Fudging the truth—even a little—on a first date means you’re starting the relationship with a lie. “When wanting to be liked, we may embellish, hide relevant data, and say anything to make ourselves appear more authentic. However, if you continue to date, the truth will eventually come out,” says Dr. Judith.
7. Don’t “one up” them.
Your date mentions taking their first trip overseas to London. Don’t follow up by bragging about how you’ve been to every European country and visit there three times a year. Nobody wants to feel like their experiences are insufficient. Instead, be more congratulatory and respectful. Everyone has different opportunities for different experiences.
8. Ask about their job, don’t ask about their salary.
It’s fine to discuss work and jobs but how would you feel if someone asked you how much you make, if you own or rent, or what kind of car you drive? Those kinds of questions make it seem a little like all someone cares about is how much money you’ll be able to spend on them.
9. Talk about past relationships but avoid too much ex-talk.

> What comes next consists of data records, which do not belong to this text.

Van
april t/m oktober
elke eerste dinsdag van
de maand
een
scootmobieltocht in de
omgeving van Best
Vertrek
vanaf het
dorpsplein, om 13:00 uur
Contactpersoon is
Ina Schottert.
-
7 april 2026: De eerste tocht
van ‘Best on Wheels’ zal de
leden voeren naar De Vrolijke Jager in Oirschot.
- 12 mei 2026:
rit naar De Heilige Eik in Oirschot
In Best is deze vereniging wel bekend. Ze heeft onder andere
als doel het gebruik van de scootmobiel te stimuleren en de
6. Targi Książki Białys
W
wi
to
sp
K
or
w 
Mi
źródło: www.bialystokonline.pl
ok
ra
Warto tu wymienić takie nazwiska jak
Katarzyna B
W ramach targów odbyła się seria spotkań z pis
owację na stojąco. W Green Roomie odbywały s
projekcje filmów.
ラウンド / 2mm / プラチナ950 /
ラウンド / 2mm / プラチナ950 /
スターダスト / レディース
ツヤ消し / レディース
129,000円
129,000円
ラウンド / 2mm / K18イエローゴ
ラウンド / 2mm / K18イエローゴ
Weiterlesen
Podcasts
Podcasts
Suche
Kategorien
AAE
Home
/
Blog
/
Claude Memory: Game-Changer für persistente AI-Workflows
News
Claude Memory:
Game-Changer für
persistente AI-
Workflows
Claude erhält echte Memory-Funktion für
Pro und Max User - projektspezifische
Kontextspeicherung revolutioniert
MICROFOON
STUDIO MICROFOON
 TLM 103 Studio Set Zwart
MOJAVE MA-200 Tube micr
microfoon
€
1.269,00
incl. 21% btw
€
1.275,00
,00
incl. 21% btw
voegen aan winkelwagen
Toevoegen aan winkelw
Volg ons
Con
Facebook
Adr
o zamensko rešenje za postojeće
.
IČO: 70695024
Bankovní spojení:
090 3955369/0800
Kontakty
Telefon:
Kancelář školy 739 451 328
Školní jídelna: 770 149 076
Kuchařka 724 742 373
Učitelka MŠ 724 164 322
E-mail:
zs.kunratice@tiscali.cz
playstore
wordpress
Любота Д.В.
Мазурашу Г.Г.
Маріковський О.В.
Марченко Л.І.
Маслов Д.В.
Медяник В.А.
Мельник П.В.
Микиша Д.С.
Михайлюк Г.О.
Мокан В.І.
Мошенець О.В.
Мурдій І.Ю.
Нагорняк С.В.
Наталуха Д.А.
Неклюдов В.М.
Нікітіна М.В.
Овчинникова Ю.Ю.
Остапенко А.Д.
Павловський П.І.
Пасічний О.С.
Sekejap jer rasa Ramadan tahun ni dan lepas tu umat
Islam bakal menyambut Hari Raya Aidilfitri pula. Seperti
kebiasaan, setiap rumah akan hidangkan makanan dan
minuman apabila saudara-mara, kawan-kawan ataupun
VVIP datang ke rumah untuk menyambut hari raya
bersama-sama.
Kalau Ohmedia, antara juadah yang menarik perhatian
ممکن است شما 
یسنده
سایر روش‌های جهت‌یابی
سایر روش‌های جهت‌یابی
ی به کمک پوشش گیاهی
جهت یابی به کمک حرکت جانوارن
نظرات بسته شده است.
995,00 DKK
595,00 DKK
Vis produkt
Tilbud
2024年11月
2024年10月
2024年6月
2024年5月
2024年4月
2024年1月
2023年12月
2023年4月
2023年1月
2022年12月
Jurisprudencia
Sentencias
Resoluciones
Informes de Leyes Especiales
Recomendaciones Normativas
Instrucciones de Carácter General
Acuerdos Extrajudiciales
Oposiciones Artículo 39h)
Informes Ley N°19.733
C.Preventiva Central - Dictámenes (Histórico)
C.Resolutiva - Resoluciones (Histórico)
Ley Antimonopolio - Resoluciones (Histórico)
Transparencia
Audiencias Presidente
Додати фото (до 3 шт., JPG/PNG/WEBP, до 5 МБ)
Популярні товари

Unless you’re specifically asked, avoid getting into relationships past. A recent survey by the dating site and app Zoosk on what’s okay to disclose and when, shows that nearly half of singles say past relationships, including recent breakups, shouldn’t be discussed until after a few weeks of dating.
10. Speak up.
If the other person does something that makes you uncomfortable—subtly puts you down, is rude to the waitress, makes snide comments—don’t just take it like a punching bag; say something! Dating is about finding the the one, not about torturing yourself with bad company.
11. Don’t start asking about the next date too soon.
You may be thinking about the next date, but you’re still on date number one, so be present. “If you worry about what comes after the first date, chances are you’ll be anxious, appear needy, and may try harder to impress the other person. Be on the date you’re on now,” says Dr. Bob.
12. Don’t talk negatively about yourself.
Modesty is appealing; low self-esteem is not. There’s no need to announce all your flaws on the first date. Joking about how bad you are at dating is also a huge turn off. It’s okay to admit you’re nervous but telling someone on a first date that you’re bad at dating is like a director coming out before the movie to announce that it stinks. It kills interest or motivation the other person might have had.
When it comes to having a good first date conversation, it’s ok to stumble and make a few mistakes. There’s no getting around it, first dates are hard and can get awkward at times. But if you keep talking, remember these tips, and focus on getting to know the other person you might surprise yourself by how easy the conversation will flow.